Edu Expósito pide unidad total tras el Rayo – Espanyol y señala ya al lunes: “Necesitamos a todos los pericos”

23 de abril de 2026

Edu Expósito salió a hablar después del Rayo 1-0 Espanyol con esa mezcla de cansancio, rabia y preocupación que ya se le ve al equipo en la cara cada vez que termina un partido. Y no le dio muchas vueltas. El centrocampista fue bastante directo al reconocer el drama que está viviendo el grupo en este 2026: “Estamos sufriendo mucho esta segunda vuelta, nos está costando mucho y es difícil, difícil”. La frase no tiene maquillaje y seguramente por eso retrata tan bien el momento del Espanyol. Porque en Vallecas se volvió a ver a un equipo que arrancó con cierta intención, pero que se fue apagando poco a poco hasta quedar atrapado en otro partido muy pobre, nervioso y mal llevado. El penalti que Cárdenas le paró a Kike García en el 73’ parecía la puerta para salir del pozo por una noche, pero el golpe acabó llegando al otro lado con el tanto de Camello en el 87’, en una acción que hizo todavía más daño por cómo se produjo y por lo que deja en la clasificación: cinco puntos de margen sobre el descenso y un lunes que ya suena a cita límite ante un Levante enrachado.

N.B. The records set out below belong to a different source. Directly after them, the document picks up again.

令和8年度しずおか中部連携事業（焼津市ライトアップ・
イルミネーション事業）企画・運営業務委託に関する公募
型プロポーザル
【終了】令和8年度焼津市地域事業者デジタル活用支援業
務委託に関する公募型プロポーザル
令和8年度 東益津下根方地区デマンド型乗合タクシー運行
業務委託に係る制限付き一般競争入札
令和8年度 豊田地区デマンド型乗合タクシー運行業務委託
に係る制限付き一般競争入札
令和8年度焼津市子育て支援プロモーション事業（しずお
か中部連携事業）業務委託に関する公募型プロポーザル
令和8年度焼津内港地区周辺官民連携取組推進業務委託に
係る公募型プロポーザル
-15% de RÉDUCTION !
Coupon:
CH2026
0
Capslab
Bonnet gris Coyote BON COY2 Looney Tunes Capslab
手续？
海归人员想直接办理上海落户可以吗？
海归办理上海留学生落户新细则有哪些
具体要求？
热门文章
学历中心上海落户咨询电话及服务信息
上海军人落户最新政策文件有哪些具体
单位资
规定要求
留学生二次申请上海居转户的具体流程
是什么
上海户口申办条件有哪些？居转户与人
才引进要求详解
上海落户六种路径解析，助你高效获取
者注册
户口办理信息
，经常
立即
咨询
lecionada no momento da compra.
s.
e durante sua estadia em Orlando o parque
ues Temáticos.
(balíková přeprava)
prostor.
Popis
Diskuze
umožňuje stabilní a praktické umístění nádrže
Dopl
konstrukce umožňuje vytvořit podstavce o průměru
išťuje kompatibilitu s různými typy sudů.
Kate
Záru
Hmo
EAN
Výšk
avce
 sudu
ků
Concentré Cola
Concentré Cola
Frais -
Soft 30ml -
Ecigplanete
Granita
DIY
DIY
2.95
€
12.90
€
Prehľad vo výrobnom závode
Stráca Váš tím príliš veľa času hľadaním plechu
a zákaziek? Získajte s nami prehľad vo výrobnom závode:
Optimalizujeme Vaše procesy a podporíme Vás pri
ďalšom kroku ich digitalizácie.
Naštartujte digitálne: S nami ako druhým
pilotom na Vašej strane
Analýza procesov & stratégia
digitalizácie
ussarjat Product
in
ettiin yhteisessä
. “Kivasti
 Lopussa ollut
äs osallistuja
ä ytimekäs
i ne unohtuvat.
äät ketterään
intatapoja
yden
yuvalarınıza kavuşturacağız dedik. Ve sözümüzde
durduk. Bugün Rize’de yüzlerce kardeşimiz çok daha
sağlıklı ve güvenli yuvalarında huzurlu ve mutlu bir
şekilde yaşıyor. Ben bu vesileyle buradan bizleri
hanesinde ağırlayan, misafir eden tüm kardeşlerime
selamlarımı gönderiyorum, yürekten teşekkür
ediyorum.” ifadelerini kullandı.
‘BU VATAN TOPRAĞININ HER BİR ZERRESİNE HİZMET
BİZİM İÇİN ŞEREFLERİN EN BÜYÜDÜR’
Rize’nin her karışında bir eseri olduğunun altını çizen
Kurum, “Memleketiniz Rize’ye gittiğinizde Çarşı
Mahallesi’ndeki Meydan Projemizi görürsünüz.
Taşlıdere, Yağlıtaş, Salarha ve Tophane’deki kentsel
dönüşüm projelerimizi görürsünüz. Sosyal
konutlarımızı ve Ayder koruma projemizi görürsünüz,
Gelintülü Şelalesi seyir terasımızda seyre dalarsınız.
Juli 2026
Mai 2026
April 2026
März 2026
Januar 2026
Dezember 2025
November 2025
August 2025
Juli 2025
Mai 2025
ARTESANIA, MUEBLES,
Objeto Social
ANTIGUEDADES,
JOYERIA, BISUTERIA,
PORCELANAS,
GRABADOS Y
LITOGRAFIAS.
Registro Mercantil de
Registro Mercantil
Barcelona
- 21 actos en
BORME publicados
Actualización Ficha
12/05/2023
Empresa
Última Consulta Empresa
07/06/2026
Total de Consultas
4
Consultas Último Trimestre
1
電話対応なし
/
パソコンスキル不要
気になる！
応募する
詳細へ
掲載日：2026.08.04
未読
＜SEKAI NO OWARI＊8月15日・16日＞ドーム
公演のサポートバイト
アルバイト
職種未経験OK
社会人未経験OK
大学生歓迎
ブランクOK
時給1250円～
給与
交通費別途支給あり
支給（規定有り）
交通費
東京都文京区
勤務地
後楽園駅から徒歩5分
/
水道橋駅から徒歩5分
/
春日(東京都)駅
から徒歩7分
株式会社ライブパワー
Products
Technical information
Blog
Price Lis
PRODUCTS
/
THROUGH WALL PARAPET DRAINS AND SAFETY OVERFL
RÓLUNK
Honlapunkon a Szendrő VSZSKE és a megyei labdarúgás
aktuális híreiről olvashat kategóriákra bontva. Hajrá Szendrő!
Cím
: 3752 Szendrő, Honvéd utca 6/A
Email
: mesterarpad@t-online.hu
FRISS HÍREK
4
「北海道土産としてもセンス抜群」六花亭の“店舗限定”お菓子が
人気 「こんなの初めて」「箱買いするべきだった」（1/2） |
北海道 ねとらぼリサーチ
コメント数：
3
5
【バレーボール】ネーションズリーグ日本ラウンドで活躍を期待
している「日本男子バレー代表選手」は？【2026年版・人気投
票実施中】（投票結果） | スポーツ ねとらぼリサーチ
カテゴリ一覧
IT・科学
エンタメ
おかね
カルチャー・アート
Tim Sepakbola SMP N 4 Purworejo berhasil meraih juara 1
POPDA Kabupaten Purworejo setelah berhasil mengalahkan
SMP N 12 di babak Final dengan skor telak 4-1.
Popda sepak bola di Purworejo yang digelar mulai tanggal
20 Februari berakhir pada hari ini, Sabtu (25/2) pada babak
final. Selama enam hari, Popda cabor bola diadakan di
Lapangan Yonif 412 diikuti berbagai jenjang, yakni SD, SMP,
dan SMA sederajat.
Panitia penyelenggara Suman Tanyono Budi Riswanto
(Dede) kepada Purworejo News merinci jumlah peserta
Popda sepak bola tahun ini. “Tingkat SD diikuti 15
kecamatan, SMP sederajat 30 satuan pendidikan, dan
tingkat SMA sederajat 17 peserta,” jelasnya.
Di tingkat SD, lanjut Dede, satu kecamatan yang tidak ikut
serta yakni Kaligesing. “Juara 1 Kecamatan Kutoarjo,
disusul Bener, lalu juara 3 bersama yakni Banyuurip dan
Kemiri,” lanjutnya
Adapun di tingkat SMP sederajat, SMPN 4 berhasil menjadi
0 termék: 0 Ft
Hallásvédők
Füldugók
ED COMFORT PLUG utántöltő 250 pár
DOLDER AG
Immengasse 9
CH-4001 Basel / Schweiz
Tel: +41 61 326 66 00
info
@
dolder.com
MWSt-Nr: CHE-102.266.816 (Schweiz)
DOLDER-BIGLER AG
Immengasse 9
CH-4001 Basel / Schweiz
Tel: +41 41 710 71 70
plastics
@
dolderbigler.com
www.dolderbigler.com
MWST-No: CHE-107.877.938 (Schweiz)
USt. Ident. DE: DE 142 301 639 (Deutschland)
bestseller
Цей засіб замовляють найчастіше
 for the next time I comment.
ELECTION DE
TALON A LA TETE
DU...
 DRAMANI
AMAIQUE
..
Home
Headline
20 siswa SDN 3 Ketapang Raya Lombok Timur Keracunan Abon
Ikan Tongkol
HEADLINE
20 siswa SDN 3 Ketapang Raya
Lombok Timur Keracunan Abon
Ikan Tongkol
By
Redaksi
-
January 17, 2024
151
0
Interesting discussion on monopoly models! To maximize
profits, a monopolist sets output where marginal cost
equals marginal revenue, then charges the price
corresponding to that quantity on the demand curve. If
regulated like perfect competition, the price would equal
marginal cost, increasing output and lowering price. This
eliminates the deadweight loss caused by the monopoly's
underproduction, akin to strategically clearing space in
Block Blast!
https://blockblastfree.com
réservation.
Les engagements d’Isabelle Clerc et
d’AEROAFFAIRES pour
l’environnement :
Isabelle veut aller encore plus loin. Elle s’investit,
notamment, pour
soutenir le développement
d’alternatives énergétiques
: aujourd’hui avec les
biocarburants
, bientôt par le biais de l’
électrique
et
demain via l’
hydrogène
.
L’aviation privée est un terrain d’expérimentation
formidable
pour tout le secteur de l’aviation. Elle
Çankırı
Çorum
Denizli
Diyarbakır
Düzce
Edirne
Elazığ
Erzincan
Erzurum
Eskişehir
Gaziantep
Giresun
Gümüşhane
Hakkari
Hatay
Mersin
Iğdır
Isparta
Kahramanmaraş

El jugador perico resume un partido que se escapó entre detalles y ansiedad

Edu dejó una lectura bastante realista de lo que se vio en Vallecas. No intentó disfrazar el golpe. Admitió que fue un partido disputado, con opciones para los dos, pero también dejó claro que el desenlace vuelve a tener ese sabor cruel que se le está haciendo demasiado habitual al Espanyol: “Al final ha sido un partido bastante competido, los dos hemos tenido bastantes ocasiones, hemos tenido un penal también, alguna acción más, también Marco Dmitrovic ha estado muy bien, y nada, al final una situación de un córner nuestro, al final han llegado a la contra, la transición, y bueno, al final muy jodidos”. Ahí aparece otra vez esa sensación que persigue ahora mismo al equipo: con muy poco que conceda se castiga solo. El Espanyol tuvo la gran ocasión para llevarse el partido, sí, pero volvió a temblar cuando más falta hacía serenarse. Y eso, en el tramo del campeonato en el que estamos, ya no se puede separar del estado anímico del grupo.

“Necesitamos a todos los pericos”: el llamamiento de Edu antes de la final contra el Levante

La parte más potente de su mensaje llegó cuando dejó de hablar solo del vestuario y miró directamente a la grada. Porque Edu sabe que el lunes, ante el Levante, el Espanyol no puede salir solo al campo. O no debería. Por eso lanzó un llamamiento muy claro al espanyolismo, de esos que van más allá del típico tópico postpartido: “Al final ahora necesitamos a todos los pericos, al final esto no va de jugadores, de entrenadores, al final el que estará siempre es este escudo, y lo digo tal cual, necesitamos a todos, necesitamos, sé que al final necesitamos que los jugadores den la talla, pero necesitamos que el estadio den las grandes noches que ha dado el RCDE Stadium, y necesitamos a todos”. Es una petición muy directa, pero también muy lógica viendo el momento. El equipo está tocado, la clasificación aprieta y el lunes aparece uno de esos partidos en los que el ambiente puede empujar o hundir todavía más si se vuelve en contra demasiado pronto. Edu, al menos, dejó claro que dentro saben lo que toca: juntarse, apretar los dientes y no convertir el miedo en resignación.

El Espanyol se agarra al lunes y Edu promete que el equipo lo dará todo

No fue una comparecencia larga, pero sí dejó un mensaje final que marca perfectamente el estado de urgencia del club ahora mismo. El Espanyol ya no puede permitirse pensar en otra cosa que no sea el siguiente partido. Y ese siguiente partido es el lunes, ante un Levante que llega disparado tras ganar al Sevilla y que sabe que puede meter al equipo perico en un problema mayúsculo si asalta el RCDE Stadium. En ese contexto, Edu quiso cerrar su mensaje con una promesa y una petición: “Nosotros lo daremos todo para ganar, y lo ganaremos, seguro, y solo pido que todos estén con nosotros”. Suena a llamamiento de vestuario, a reacción desesperada y también a último intento de encender algo antes de una noche que puede marcar muchísimo. Porque el Espanyol sigue fuera del descenso, sí, pero lo que ya no tiene es margen para seguir repitiendo partidos como el de Vallecas sin que el miedo termine convirtiéndose en una amenaza total.